Of the lines in the data below, write out exactly those from the one holding "популярности велосипеда, владельцы" through the one holding "соотношение сил на дороге. В Германии в", both included.

━━━━━━━━━━

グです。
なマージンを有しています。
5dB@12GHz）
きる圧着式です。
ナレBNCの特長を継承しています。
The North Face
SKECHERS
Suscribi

━━━━━━━━━━

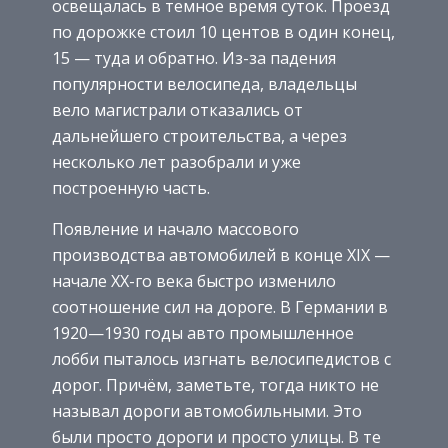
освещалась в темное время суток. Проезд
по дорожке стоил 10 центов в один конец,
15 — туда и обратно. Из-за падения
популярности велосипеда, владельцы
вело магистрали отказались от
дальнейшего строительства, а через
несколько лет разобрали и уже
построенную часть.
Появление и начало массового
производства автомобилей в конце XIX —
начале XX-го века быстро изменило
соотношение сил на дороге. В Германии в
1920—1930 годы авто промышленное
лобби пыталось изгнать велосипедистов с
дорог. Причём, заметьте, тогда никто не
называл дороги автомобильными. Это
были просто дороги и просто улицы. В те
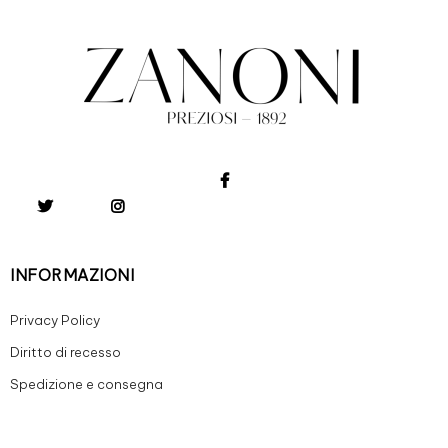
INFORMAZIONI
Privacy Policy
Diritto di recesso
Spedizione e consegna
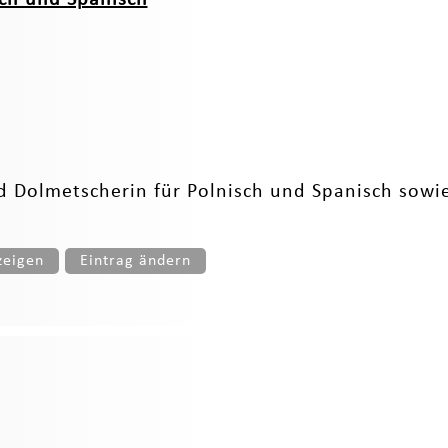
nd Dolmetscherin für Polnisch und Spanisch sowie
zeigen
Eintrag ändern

━━━━━━━━━━

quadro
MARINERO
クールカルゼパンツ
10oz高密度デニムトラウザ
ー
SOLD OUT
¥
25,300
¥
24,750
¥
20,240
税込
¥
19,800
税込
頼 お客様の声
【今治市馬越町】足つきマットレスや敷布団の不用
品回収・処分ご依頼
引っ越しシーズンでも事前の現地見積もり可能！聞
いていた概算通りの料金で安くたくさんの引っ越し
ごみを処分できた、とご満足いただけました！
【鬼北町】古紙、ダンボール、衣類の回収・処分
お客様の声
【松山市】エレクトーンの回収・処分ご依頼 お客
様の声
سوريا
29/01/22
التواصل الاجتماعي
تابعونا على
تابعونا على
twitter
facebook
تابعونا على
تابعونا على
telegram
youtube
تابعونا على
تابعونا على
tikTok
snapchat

━━━━━━━━━━

Output for this exercise:
популярности велосипеда, владельцы
вело магистрали отказались от
дальнейшего строительства, а через
несколько лет разобрали и уже
построенную часть.
Появление и начало массового
производства автомобилей в конце XIX —
начале XX-го века быстро изменило
соотношение сил на дороге. В Германии в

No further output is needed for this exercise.